The jail is the latest move for the city to embrace the small mill-town appeal Porterdale enjoyed during the early part of the 20th Century. For years the Bibb Textile Company owned and operated the cotton mill and Porterdale was a burgeoning town. But, changes in the textile industry and the growth of Newton County eventually suffocated the once thriving mill town. However, over the past five years, Porterdale has seen resurgence.
The old cotton mill is now the Porterdale Mill Lofts and is home to more than 100 residents. The mill lofts have been worked into the framework of the original structure and preserved many of the historic aspects of the original factory.The city refurbished the old train depot and has turned it into a historic landmark. Many of the town's elected officials and residents are working toward a facelift of the burned Porterdale gym in the near future.

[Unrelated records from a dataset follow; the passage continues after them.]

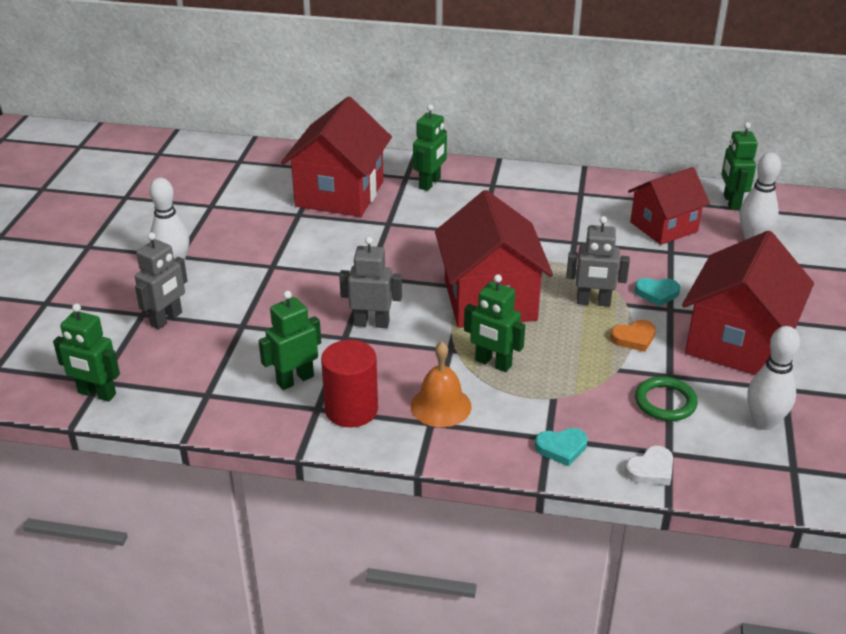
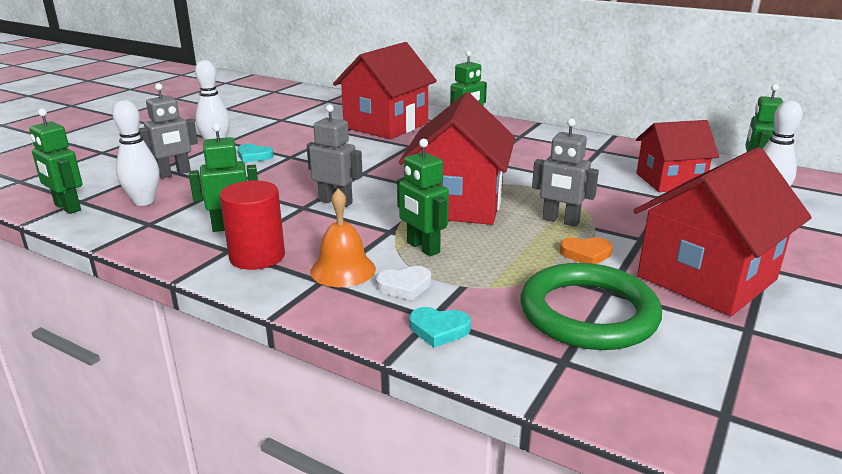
camera: 20 degrees right, 10 degrees down
white heart [625,446,673,485] -> white heart moved to [376,266,431,301]
turquoise heart [635,278,680,306] -> turquoise heart moved to [237,144,273,162]
green ring [635,376,698,421] -> green ring [521,263,662,350], size x1.87
white bowling pin [747,326,800,430] -> white bowling pin moved to [113,100,160,206]

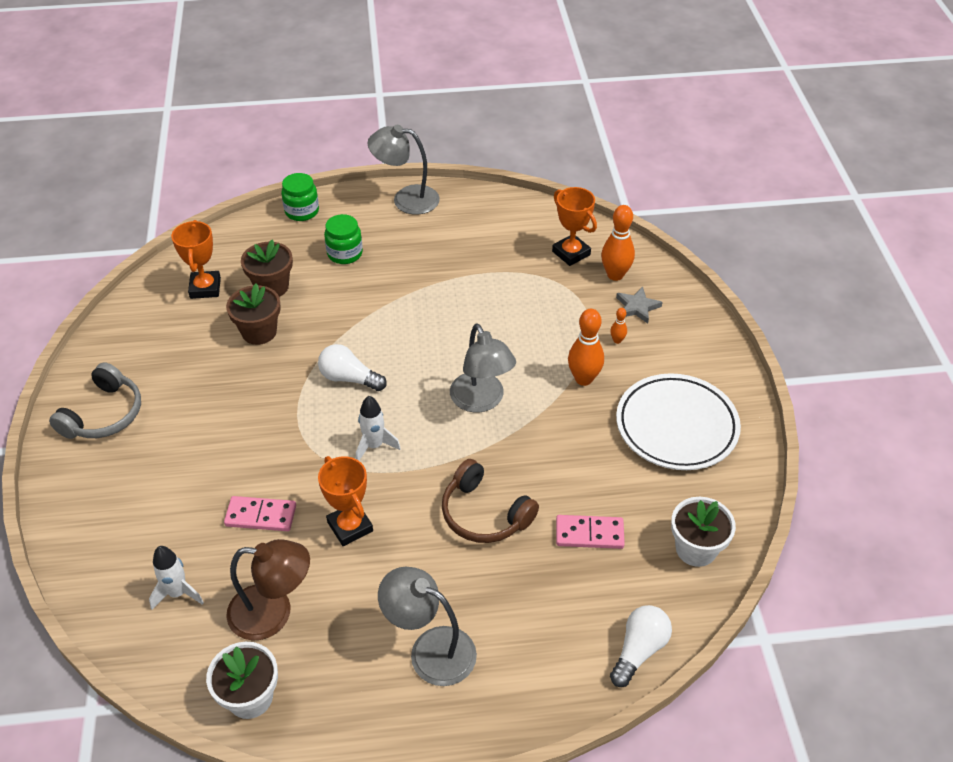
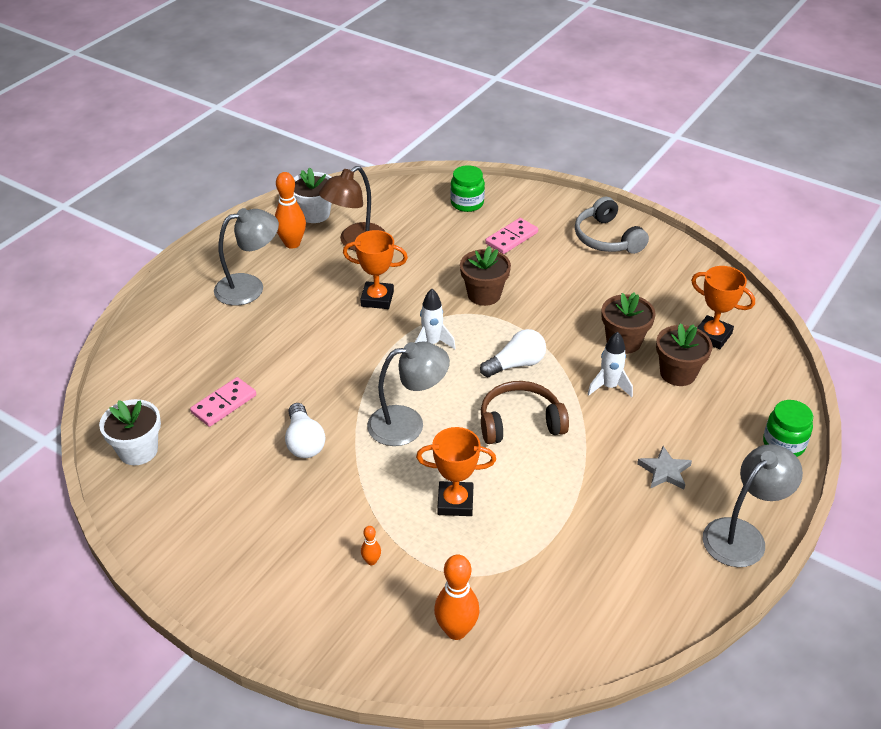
camera: 130 degrees right, 5 degrees down
white rocket [149,546,204,610] -> white rocket moved to [587,332,633,397]
pink domino [224,496,296,531] -> pink domino moved to [485,218,538,254]
green jar [324,214,363,264] -> green jar moved to [450,165,485,212]
brown headphones [442,459,539,543] -> brown headphones moved to [481,381,569,444]
grey lamp [450,324,516,412] -> grey lamp turned 150 degrees clockwise [367,342,450,446]
orange trophy [552,187,597,266] -> orange trophy moved to [416,427,496,516]
orange bowling pin [568,309,604,386] -> orange bowling pin moved to [275,172,306,249]
white light bulb [610,605,672,687] -> white light bulb moved to [285,403,325,458]
grey star [616,287,663,324] -> grey star moved to [637,446,692,489]
white plate [616,373,741,470] -> none
none -> brown flower pot [460,246,511,306]

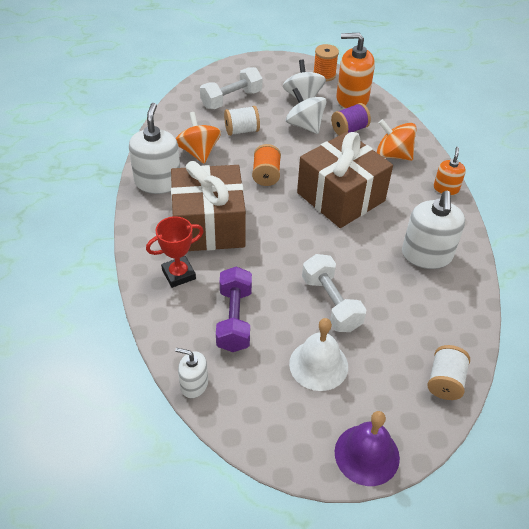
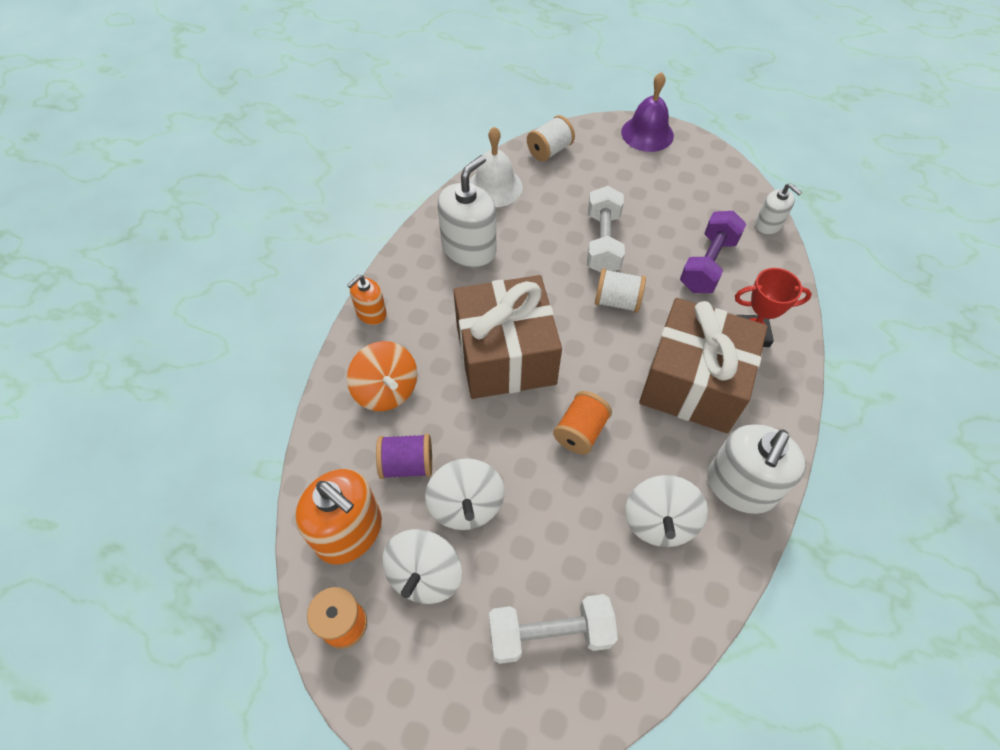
camera: 150 degrees left, 10 degrees up
orange spinning top [176,112,221,164] -> white spinning top [625,475,708,547]
white spool [224,106,260,136] -> white spool moved to [595,268,646,313]
white bell [289,318,348,391] -> white bell moved to [469,127,523,207]

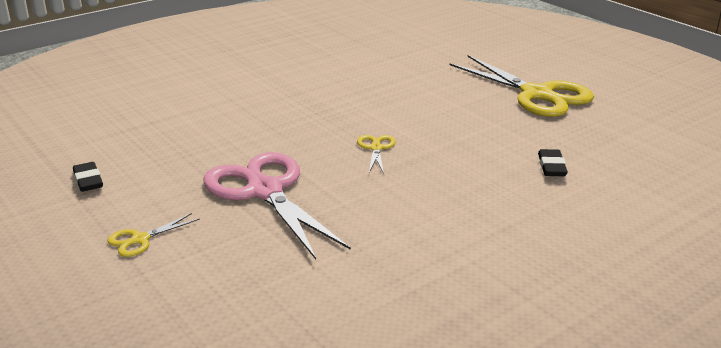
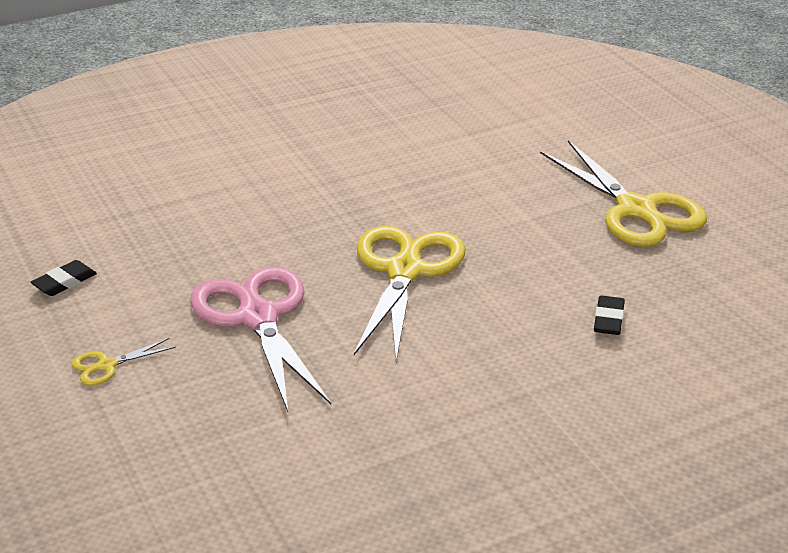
camera: 10 degrees right, 5 degrees up
black eraser [73,162,103,192] -> black eraser turned 60 degrees clockwise [30,260,97,296]
yellow scissors [357,135,396,174] -> yellow scissors [354,226,466,361], size x2.34

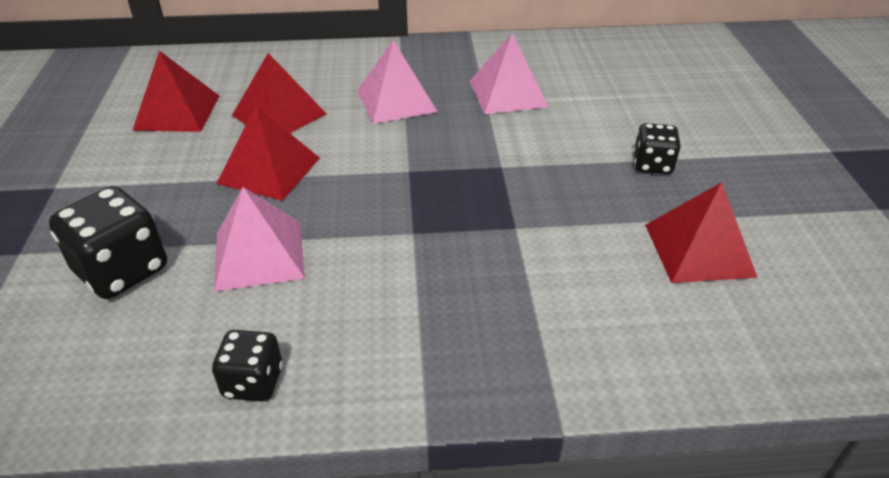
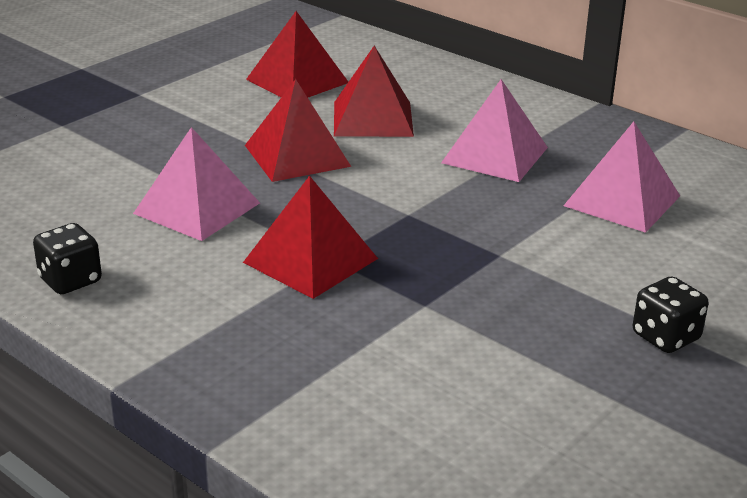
camera: 45 degrees right, 10 degrees down
black dice [49,186,167,299] -> none
red pyramid [645,182,758,283] -> red pyramid moved to [243,176,378,299]

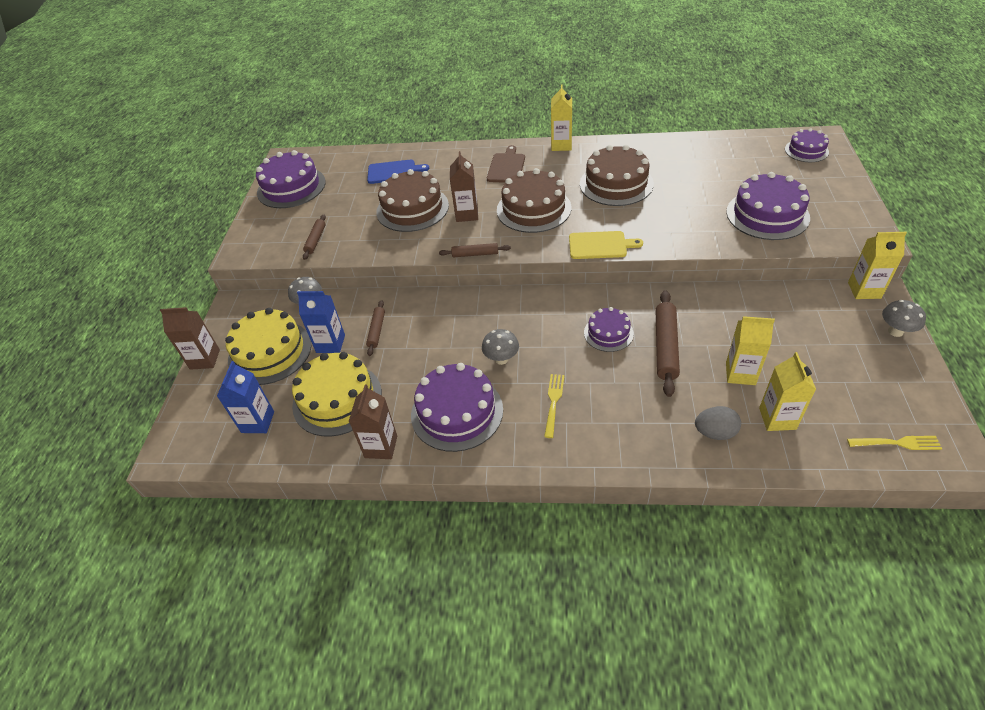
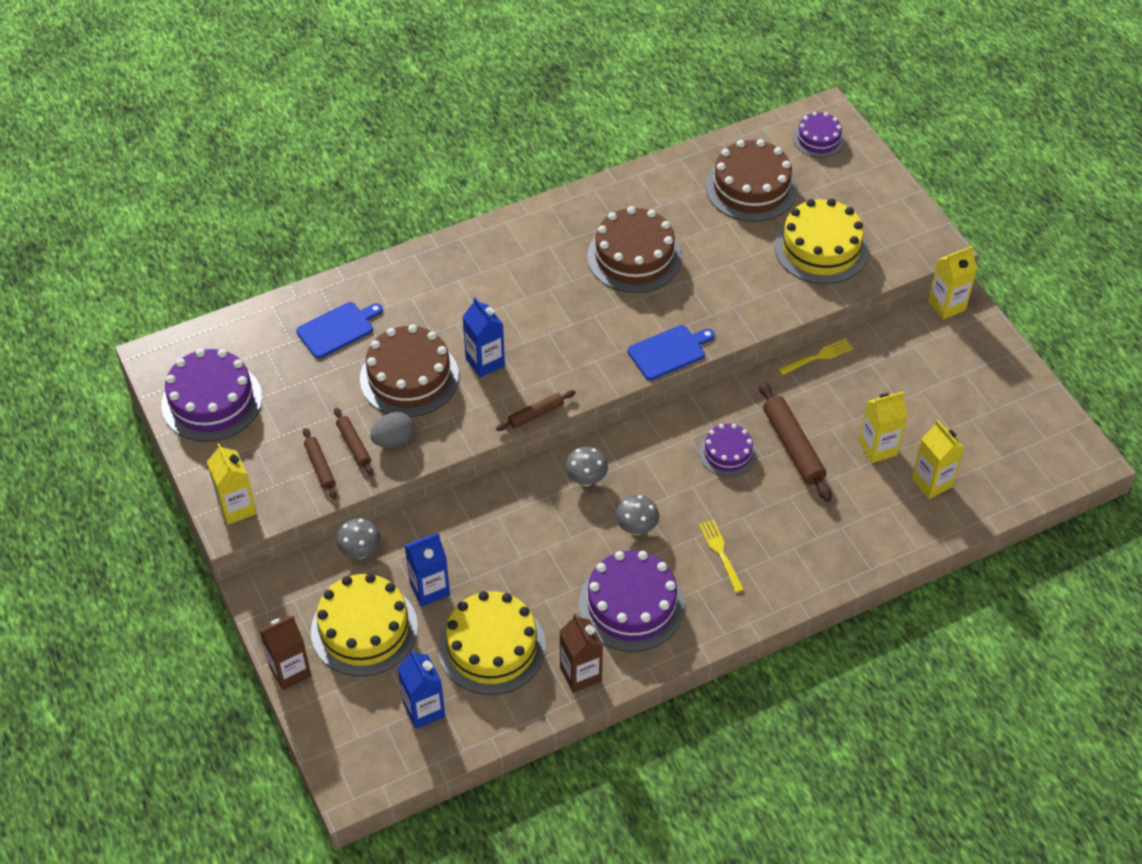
camera: 35 degrees left, 5 degrees up
brown rolling pin [366,300,385,356] -> brown rolling pin moved to [334,408,373,476]
brown carton [450,151,478,222] -> blue carton [463,297,505,378]
brown cutting board [487,145,525,183] -> none
brown cake [497,168,571,233] -> brown cake moved to [706,139,797,222]
yellow carton [551,84,572,151] -> yellow carton moved to [207,443,257,525]
yellow cutting board [569,231,643,259] -> blue cutting board [628,325,715,380]
grey egg [695,406,741,440] -> grey egg moved to [370,412,414,448]
purple cake [726,172,810,240] -> yellow cake [774,199,868,284]
yellow fork [847,436,942,450] -> yellow fork moved to [778,338,853,375]
grey mushroom [882,300,926,337] -> grey mushroom moved to [565,447,608,486]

Hamby said once the council has a chance to talk about the future plans for the jail, a decision will be made to determine what they will do with the old building.
"We haven't really had a chance to talk about anything yet but we will throw around some ideas when we get together I'm sure," Hamby said. "Hopefully we'll be able to restore it and let visitors tour it like a museum."
At its peak, the jail housed up to four inmates in two cells and could even accommodate four more inmates as the main lobby area also contained four bunks. The front door is the same as the heavy iron cell doors. As it stands, one of the interior cell doors is missing while the other two remain.
No time table is set for any decision on what to do with the jail and Hamby said the council is in no rush.
"We'll look into several options and we'll kind of have to see what else goes on down there," Hamby said "Boy Scout troops have shown interest in coming out and cleaning up the area and the inside so we'll see about working with them."